As discussed in last week’s Reorg Americas Court Opinion Review, the Bevan firm represents one of the three members of the Mallinckrodt UCC and has asserted asbestos claims on behalf of a similar list of more than 15,000 clients in that case. The Mallinckrodt cases are proceeding in the same district as Imerys Talc but in front of a different judge. Counsel for the ad hoc Acthar group opposed to the Mallinckrodt plan has mentioned the Imerys voting dispute at hearings in that case and suggested that the UCC’s plan settlement with the debtors, which would distribute $18 million in effective date cash payments on account of asbestos claims but only $7.5 million on account of Acthar claims, may constitute a quid pro quo for the Bevan firm’s client on the UCC to approve the settlement and for the Bevan firm to vote its list of clients in favor of confirmation.
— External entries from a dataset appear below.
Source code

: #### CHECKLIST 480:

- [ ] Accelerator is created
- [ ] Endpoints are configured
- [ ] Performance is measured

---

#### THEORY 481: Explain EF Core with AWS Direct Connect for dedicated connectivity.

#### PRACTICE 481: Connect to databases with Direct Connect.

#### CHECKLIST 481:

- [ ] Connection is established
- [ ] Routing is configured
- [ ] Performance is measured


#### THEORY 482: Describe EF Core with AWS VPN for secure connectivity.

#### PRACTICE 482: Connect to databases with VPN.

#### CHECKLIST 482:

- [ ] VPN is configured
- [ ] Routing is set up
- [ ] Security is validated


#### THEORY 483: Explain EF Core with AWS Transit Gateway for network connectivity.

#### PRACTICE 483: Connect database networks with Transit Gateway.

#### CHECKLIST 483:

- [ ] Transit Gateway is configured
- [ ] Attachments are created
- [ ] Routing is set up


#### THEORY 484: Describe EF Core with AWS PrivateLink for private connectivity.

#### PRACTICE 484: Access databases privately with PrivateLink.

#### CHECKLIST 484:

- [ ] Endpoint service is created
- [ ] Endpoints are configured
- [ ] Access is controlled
According to a confirmation objection filed by the ad hoc Acthar group in the Mallinckrodt case on Oct. 13, “[T]he circumstances surrounding the UCC settlement[] and its embedded promises of aggregate and class action settlements to two Committee members (ie., $18 million to Asbestos claimants and $8 million to Generic Antitrust claimants) is wrought with conflicts of interest and potential breaches of fiduciary [duty] that require discovery that has not taken place.” The ad hoc Acthar group has noticed a deposition of Thomas Bevan, principal of the Bevan firm, in connection with confirmation.

The Imerys Talc decision could also complicate confirmation in other mass tort chapter 11 cases. Voting on plans in mass tort cases is often undertaken through master ballots submitted by plaintiffs’ counsel, a practice Judge Silverstein does not reject but suggests needs more due diligence by counsel and consultation with clients.

In the Imerys case, the Bevan firm initially filed a master ballot rejecting the plan on behalf of all of its clients, but later withdrew that ballot and submitted a new master ballot accepting the plan after discussions with plan proponents’ counsel. Judge Silverstein finds that the Bevan firm “was not offered anything to change its clients' votes” and credits Thomas Bevan’s explanation for the change of heart. Nevertheless, the judge concludes that the questionable validity of Bevan’s clients’ claims against Imerys and Bevan’s failure to consult with clients before voting their claims and before changing the votes all justify excluding all of the votes cast by Bevan.

“In order for Master Ballots to work, great trust is placed in the plaintiff's bar,” Judge Silverstein says, but “[w]ith respect to Bevan & Associates, the evidence shows that such trust was not well-placed.” A lawyer submitting a master ballot, the judge continues, “still has the obligation to ensure that he only votes on behalf of clients who have a claim against Debtors.” Bevan admitted at a hearing that 97% of the clients likely would not receive any distribution under the Imerys plan.

As Judge Silverstein puts it, the Bevan firm “has a database of clients built up over the past thirty years,” “performed zero diligence to discern which of its clients, if any, had been exposed to talc, much less to Debtors' talc” and “submitted its Master Ballot without regard to whether any of its 15,713 clients had a Talc Personal Injury Claim as required to vote on the Plan.” “In other words,” the judge adds, “Bevan & Associates simply printed out a list of its clients in excel spreadsheet format and slapped it behind a Master Ballot.”

Judge Silverstein concludes with harsh words regarding Bevan’s failure to consult with clients before voting their claims. “I feel compelled to observe my disagreement with Mr. Bevan's apparent strongly-held belief that his clients cannot make a decision in their best interest when it comes to voting on a plan,” the judge remarks. “[I]t is counsel's job to make the plan understandable and (if counsel is not empowered to vote for the client) to provide advice on whether to accept or reject the plan.”